This blog post is one of a seven part series.
Tables convert bitstrings to symbols and for Zstandard’s Literal data, there are up to 256 symbols. A symbol value of 0x40 naturally corresponds to the ASCII ‘@’ character, 0x41 corresponds to ‘A’, etc. If some of those 256 symbol values aren’t used, they don’t need to be explicitly listed in the mapping.

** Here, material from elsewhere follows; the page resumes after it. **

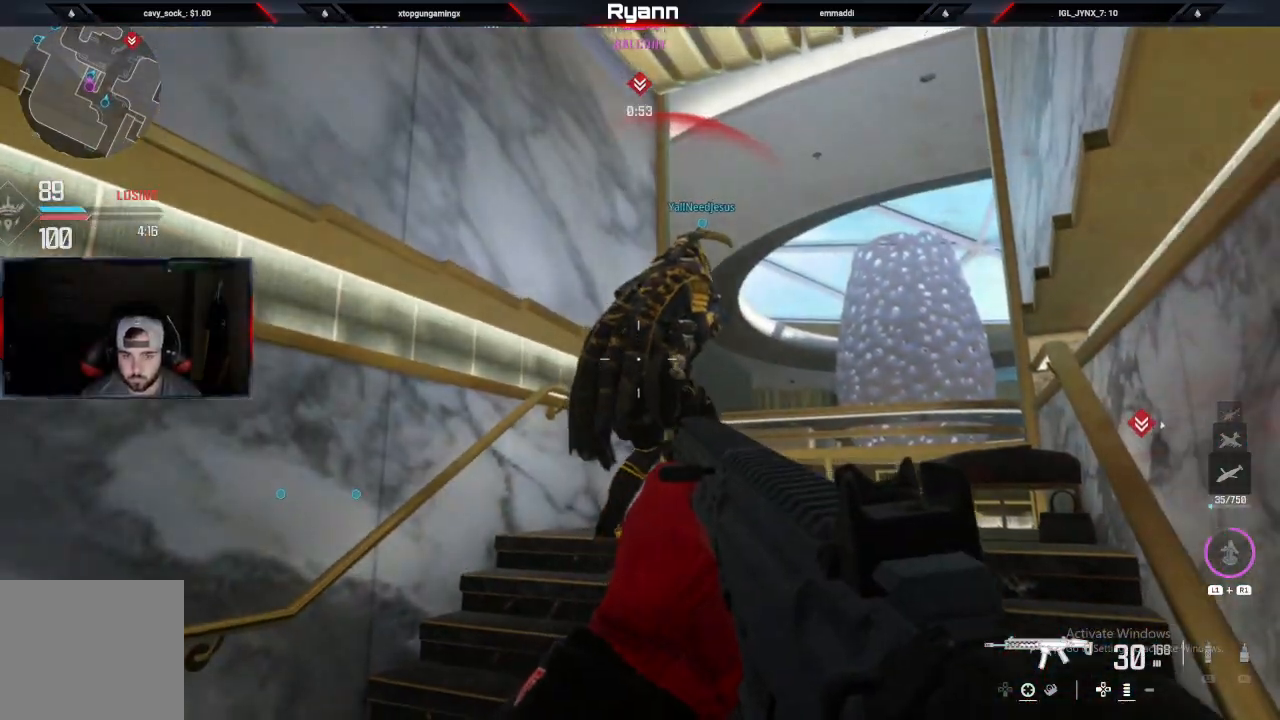
{"dt_ms": 500, "buttons": ["L2"], "left_stick": "up-left", "right_stick": "down", "events": [[33, "left_stick", "up-right"], [50, "right_stick", "down-right"], [167, "left_stick", "up"], [367, "L2", "down"], [417, "right_stick", "down"], [450, "left_stick", "up-left"]]}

For Huffman codes, the length of each bitstring is inversely related to how frequently its symbol occurs. When compressing English textual input, common characters like ‘ ‘ and ‘e’ are typically assigned the shortest bitstrings.
Here’s the “bitstring to symbol table” (sorted lexicographically by bitstring)
of the Huffman code used for the romeo.txt.zst
Literals. In this case, the
bitstring lengths range in 3 ..= 8. The “LOW ..= HIGH” range notation instead
of “LOW .. HIGH” means that both the low and high bounds are inclusive.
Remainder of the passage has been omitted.